- Solution Overview
- Solution Details
- Using the Solution
- Solution Installation
- Manual signing of PowerShell Scripts
One of the security features built into Windows PowerShell scripts is the ability to define an execution policy on the server. The execution policy allows an administrator to restrict the execution of scripts on a server through the use of four different secruity levels:
- Restricted
- AllSigned
- RemoteSigned
- Unrestricted
The Resticted level is the default execution policy which does not allow the execution of scripts in favor of only allowing interactive execution. Operational requirements will likely not allow for this execution policy level.

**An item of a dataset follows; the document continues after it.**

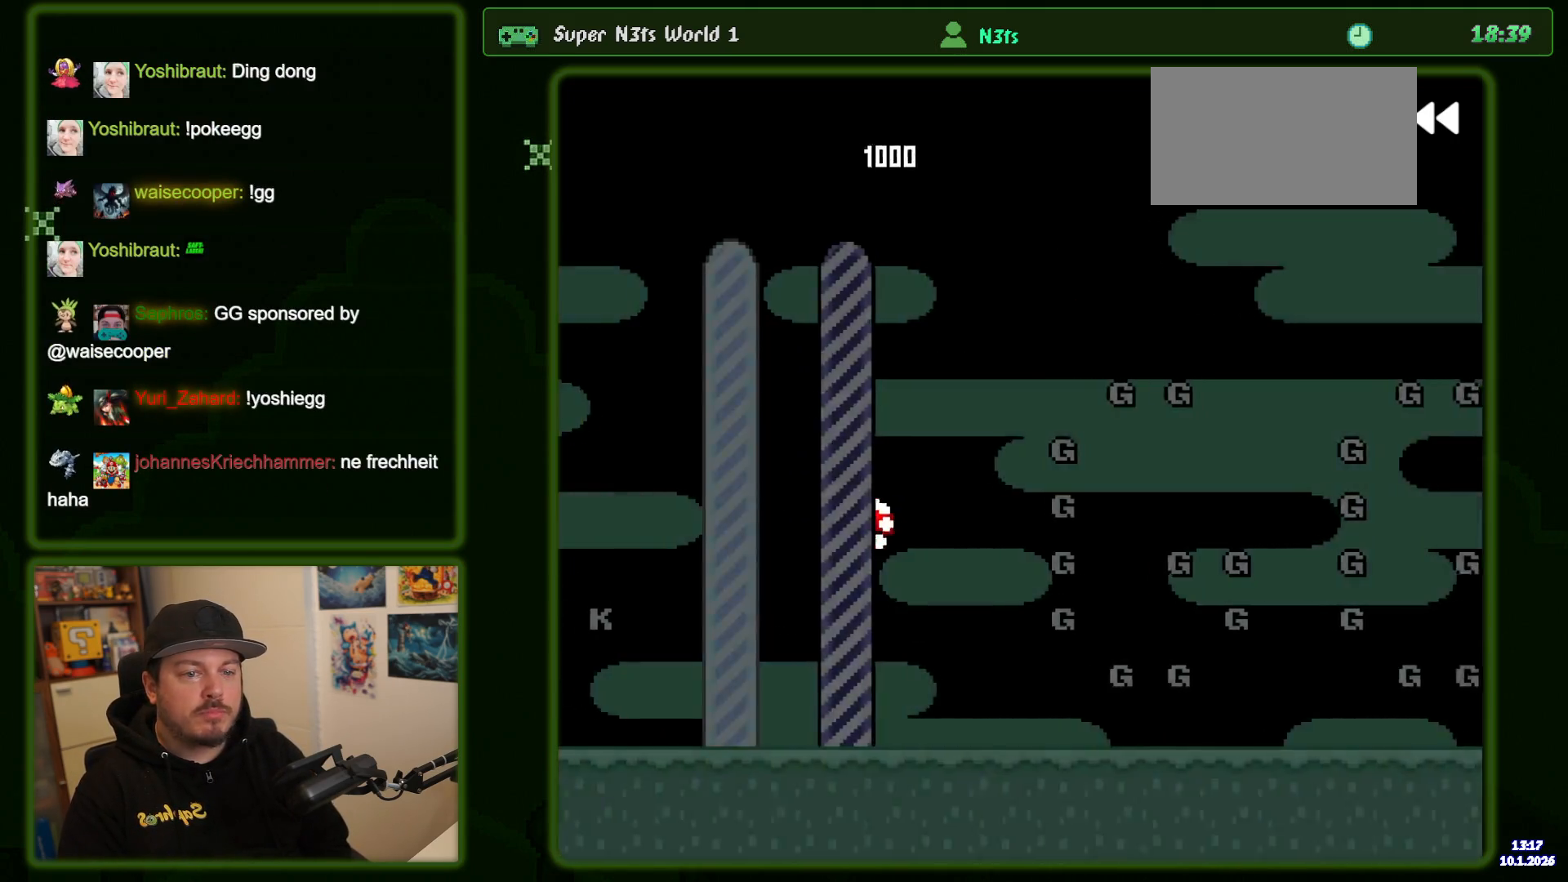
{"buttons": ["Y"], "events": []}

The AllSigned level only allows the execution of scripts and configuration files that are signed by a trusted publisher. A more practical alternative to Restricted, AllSigned should be the execution policy that is configured in a secure environment.
The RemoteSigned level allows the execution of scripts and configuration files downloaded from communication applications that are signed by a publisher that you trust.
Finally the Unrestricted level allows the execution of any scripts without requiring the script to be signed. This is the most insecure execution policy level since it provides no protection from maliciously modified scripts.
For a more detailed description of PowerShell signing visit Scott Hanselman's page on Signing PowerShell Scripts
In an ideal world we would want to only allow signed scripts to execute however this can be difficult to accomplish if the ability to sign PowerShell scripts is not simplified. This solution is an attempt to simplify the process. Very often one of the first steps for an administrator is to set the execution policy to Unrestricted.
With the influx of PowerShell attacks I believe we need to change this behavior and ensure that critical systems should be configured with the AllSigned level. To accomplish this I have developed a web portal that can reduce the difficulties of signing scripts. One critical component of this solution is the dependency and interaction with GitHub.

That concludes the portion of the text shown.